= WHAT IS EXPECTED =
Could you return, exactly as written, only the lines from the one holding "<!-- minor -->" through the final line of the records below?
[DATA SUPPLIED — start]
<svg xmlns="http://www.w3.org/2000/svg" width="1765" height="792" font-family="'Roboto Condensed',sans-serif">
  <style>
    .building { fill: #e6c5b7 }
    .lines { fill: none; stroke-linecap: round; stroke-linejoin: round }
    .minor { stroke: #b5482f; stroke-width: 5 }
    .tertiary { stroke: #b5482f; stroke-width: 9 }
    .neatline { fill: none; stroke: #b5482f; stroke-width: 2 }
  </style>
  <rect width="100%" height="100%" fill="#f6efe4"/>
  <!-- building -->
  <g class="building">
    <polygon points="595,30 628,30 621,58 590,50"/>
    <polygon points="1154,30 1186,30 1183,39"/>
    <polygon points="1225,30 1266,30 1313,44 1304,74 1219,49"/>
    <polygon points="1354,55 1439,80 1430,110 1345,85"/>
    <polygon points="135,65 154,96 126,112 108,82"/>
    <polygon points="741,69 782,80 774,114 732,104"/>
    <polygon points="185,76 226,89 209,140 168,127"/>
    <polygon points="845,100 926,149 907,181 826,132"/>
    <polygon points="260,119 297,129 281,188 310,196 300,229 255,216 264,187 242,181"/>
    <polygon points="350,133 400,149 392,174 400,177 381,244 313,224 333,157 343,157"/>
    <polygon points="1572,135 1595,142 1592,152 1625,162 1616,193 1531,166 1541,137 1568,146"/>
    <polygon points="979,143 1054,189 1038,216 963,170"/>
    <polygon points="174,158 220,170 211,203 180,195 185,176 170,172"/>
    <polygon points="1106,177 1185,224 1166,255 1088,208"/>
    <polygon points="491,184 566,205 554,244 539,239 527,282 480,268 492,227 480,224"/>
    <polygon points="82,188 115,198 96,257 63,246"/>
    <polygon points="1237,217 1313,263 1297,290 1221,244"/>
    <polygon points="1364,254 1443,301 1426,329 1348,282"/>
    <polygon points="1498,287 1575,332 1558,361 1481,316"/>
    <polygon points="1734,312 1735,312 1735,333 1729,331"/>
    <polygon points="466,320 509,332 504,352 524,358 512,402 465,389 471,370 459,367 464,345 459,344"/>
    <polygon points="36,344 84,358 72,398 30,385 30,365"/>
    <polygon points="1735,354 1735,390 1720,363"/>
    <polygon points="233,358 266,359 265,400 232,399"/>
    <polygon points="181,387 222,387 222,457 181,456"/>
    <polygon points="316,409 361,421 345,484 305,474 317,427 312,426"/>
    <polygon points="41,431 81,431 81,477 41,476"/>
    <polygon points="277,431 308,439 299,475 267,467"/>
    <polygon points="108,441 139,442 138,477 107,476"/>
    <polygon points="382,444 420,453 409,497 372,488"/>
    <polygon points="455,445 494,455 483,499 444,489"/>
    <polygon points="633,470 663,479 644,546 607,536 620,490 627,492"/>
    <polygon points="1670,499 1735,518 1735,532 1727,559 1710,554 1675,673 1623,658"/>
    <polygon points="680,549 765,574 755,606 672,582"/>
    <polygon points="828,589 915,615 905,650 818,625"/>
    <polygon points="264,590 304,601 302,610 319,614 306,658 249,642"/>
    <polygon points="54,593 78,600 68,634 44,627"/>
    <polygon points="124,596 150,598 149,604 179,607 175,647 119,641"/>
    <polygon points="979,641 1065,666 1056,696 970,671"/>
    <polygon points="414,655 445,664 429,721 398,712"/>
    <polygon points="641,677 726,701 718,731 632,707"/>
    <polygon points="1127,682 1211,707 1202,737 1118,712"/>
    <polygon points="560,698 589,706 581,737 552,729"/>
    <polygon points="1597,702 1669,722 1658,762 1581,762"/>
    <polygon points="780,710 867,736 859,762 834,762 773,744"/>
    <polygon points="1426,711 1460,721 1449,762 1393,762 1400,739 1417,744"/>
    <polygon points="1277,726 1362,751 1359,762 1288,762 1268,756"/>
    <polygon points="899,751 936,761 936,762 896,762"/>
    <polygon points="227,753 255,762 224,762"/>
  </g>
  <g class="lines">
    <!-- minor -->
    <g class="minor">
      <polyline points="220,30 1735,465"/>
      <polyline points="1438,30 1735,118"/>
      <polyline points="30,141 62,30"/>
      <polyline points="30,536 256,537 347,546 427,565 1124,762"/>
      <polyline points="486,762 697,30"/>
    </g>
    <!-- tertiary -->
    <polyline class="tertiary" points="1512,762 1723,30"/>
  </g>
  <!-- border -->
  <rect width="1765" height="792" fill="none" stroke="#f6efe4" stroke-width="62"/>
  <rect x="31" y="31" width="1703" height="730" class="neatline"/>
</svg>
[DATA SUPPLIED — finish]
= ANSWER FOR THE TASK =
    <!-- minor -->
    <g class="minor">
      <polyline points="220,30 1735,465"/>
      <polyline points="1438,30 1735,118"/>
      <polyline points="30,141 62,30"/>
      <polyline points="30,536 256,537 347,546 427,565 1124,762"/>
      <polyline points="486,762 697,30"/>
    </g>
    <!-- tertiary -->
    <polyline class="tertiary" points="1512,762 1723,30"/>
  </g>
  <!-- border -->
  <rect width="1765" height="792" fill="none" stroke="#f6efe4" stroke-width="62"/>
  <rect x="31" y="31" width="1703" height="730" class="neatline"/>
</svg>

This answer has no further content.